The team was excited to note that this protein triad is indispensable in the neurons of hypothalamus, the region of the brain that is functionally defective in Prader-Willi and Schaaf-Yang syndromes. This indicated that defective function of this complex could perhaps be the underlying cause for some of the symptoms and encouraged them to look for outcomes of USP7 mutations.

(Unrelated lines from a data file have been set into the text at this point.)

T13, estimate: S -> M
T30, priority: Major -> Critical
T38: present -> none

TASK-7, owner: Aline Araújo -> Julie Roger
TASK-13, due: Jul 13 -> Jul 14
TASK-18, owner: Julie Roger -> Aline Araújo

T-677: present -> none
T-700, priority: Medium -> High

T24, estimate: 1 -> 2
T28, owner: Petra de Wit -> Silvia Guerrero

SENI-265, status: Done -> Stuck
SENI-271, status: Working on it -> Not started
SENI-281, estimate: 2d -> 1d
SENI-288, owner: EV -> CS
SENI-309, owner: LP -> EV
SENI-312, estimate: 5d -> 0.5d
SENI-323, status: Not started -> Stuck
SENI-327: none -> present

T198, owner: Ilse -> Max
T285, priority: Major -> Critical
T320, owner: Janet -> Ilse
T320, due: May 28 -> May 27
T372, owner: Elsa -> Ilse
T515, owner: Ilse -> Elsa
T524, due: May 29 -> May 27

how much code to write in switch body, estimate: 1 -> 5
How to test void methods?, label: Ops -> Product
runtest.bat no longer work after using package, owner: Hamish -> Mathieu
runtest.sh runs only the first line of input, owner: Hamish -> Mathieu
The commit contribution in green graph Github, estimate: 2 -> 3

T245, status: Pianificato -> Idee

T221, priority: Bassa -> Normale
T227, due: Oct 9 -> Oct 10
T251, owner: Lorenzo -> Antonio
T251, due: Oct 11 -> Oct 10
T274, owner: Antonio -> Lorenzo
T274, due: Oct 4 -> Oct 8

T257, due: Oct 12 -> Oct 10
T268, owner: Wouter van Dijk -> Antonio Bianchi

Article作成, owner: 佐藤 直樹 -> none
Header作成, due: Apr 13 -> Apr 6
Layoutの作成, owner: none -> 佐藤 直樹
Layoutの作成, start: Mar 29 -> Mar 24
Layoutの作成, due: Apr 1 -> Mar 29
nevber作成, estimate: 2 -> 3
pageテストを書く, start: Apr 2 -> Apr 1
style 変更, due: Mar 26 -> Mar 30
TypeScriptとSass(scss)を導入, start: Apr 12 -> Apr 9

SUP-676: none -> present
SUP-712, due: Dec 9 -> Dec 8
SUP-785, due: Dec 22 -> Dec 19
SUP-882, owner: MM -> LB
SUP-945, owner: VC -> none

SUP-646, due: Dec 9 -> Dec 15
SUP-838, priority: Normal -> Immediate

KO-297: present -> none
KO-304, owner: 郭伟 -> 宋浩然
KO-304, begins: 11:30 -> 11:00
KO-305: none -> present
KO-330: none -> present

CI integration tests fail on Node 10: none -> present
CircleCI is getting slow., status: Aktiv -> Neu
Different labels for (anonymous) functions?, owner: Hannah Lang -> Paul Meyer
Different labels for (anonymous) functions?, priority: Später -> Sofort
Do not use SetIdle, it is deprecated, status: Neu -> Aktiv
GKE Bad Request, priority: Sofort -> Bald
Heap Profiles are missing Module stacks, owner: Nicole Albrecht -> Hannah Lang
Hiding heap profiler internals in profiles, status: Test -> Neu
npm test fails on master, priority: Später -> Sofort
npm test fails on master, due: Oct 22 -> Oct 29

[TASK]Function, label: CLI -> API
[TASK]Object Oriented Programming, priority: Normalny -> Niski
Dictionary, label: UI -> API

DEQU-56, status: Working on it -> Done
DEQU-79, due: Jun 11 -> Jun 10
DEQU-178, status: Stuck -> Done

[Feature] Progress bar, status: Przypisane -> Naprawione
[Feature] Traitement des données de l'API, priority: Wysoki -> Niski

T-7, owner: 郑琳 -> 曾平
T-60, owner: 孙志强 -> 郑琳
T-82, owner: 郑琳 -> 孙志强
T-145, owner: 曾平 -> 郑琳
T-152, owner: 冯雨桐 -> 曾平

The most exciting and astonishing aspect of this study is how quickly a basic science discovery made at the bench can be applied to patients, thanks mainly to rapid strides that we have made in sequencing technologies. After analyzing DNA sequences of tens of thousands of patients with unidentified neurodevelopmental disorders, they found seven individuals with mutations in USP7. Amazingly, all these individuals exhibited characteristic hallmarks of Schaaf-Yang syndrome with varying severity, clearly highlighting the close molecular and clinical relationship between MAGEL2 and USP7.

In summary, this study has identified MAGEL2-TRIM27-USP7 as the molecular nexus, and therefore, a potential therapeutic target for the various neurobehavioral symptoms experienced by patients suffering from Prader-Willi or Schaaf-Yang syndromes, and related neurodevelopmental disorders.